What I’ll Miss

Since we made our decision to leave Taiwan, I’ve been asking myself if there is anything here that I will miss at all once we are gone. At first, I couldn’t think of anything, but upon further reflection, I’ve come up with a short list:

The markets. I love the lively markets where I can find all kinds of gorgeous, fresh vegetables and local, seasonal fruits; dried goods; household products; freshly made foods; all kinds of drinks such as teas and fruit juices; and fresh meats and fish, all at incredibly affordable prices. Living here has made it easy to find ingredients to make our favorite Taiwanese dishes.

Weaving in and out of the stands are delivery men, children, dogs, scooters, bicycles, and people hunting for the cheapest and best. Makes grocery shopping so much more interesting.

Going along with that are the night markets, which are also lively and crowded. There are also all kinds of interesting and local (“exotic” to many foreigners) treats to be found and tried at the night markets, such as stinky tofu, grilled squid and other fried seafood, papaya milk, and sausages.

The city at night. I’ve observed the same thing in other cities in Asia, so it’s not specific to where we are–I love the way the streets come alive at night here. Because it’s too hot during the day to go out, everyone leaves the air conditioning of their homes once the sun sets and the air cools. This includes kids and the elderly. Everyone is out and about, enjoying the night air, walking in the parks, exercising, playing, enjoying dinner and the night markets, and socializing. Store fronts blink brightly with neon signs. And this doesn’t just happen on the weekends, either. On any given night during the week, the streets of the city are transformed once the sun goes down.

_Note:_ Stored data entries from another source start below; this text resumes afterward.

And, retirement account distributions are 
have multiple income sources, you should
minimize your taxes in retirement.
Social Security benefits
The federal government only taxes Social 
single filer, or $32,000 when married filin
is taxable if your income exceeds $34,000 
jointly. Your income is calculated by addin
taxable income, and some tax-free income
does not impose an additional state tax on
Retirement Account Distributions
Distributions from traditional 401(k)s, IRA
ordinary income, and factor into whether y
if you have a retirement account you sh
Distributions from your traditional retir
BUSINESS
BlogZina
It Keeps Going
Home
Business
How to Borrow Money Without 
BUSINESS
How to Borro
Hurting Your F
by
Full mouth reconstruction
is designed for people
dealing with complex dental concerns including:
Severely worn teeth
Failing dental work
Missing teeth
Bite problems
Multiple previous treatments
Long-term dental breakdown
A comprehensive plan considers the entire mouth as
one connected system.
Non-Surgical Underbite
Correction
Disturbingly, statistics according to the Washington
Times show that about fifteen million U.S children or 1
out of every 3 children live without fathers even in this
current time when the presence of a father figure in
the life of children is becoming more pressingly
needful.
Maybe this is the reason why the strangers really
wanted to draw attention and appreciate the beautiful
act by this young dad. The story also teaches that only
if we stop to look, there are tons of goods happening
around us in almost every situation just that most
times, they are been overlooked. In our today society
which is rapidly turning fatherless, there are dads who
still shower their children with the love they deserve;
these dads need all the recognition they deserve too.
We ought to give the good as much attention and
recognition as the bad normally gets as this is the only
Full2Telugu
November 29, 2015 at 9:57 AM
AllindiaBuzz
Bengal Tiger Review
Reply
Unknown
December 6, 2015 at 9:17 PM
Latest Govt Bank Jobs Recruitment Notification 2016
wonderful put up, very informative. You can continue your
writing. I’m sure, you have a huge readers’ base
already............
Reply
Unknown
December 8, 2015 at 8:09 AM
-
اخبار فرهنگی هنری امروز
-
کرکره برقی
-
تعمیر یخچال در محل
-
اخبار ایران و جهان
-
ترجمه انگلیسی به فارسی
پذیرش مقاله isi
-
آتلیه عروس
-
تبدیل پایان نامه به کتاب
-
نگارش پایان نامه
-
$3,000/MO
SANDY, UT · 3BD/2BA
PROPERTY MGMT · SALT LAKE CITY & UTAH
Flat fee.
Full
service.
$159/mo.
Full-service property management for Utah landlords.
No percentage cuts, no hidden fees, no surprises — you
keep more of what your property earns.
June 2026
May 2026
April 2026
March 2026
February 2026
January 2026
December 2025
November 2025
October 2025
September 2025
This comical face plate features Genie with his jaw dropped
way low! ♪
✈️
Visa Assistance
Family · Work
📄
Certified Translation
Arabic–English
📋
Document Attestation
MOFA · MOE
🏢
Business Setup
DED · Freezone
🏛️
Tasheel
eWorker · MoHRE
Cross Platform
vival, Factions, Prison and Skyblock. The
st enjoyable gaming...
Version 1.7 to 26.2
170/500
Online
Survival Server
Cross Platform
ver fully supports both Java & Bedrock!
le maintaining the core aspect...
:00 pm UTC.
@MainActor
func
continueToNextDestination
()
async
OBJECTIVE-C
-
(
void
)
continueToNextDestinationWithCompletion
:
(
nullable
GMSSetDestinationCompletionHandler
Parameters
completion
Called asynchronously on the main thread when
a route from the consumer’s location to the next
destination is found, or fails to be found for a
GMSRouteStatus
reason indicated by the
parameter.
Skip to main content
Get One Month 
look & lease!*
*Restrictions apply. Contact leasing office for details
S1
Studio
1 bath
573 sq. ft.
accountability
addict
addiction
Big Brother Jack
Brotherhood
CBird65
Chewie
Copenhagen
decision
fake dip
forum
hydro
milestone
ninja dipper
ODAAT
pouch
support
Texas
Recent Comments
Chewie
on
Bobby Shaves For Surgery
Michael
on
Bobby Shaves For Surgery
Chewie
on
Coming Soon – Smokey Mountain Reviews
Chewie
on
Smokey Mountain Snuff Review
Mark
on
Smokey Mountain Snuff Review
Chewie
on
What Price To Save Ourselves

The food. While our city isn’t exactly the best area for those who want to try a diverse range of Taiwanese foods, there are still some great foods to be had–tea eggs, zongzi, dumplings, fresh noodles, you tiao, cong you bing, and other traditional snack foods all can be had for a very low cost at the markets. There are also many different kinds of delicious seasonal fruits that we will miss, particularly the mango. We’ve also found a couple of fan tuan stands and bubble tea stands that we love. There are a couple of beef noodle shops that make rich and tasty beef noodle soup. A bakery near us makes fresh, delicious moon cakes during the Moon Festival.

I will miss being able to find all these foods and more just down the street from us. I will miss even more the freshness of all the foods here.

Not owning or maintaining a car. Kaohsiung is a good-sized city that is pretty spread out, so sometimes it is difficult to get somewhere without a car. Grocery shopping can take hours because it takes times to get to the various places where we purchase our groceries. But as inconvenient as it might be sometimes to be without a car, I love not having the responsibility of car ownership. We do not need to worry about maintenance, or the high costs of maintenance, insurance, gas, or parking. Although we do own a scooter that also requires maintenance, insurance, and gas, these costs for a scooter in Taiwan are a fraction of those for a car in the U.S.

So while still here, we are focusing on the positives of life here to maximize our enjoyment and appreciation of these aspects of life in Taiwan.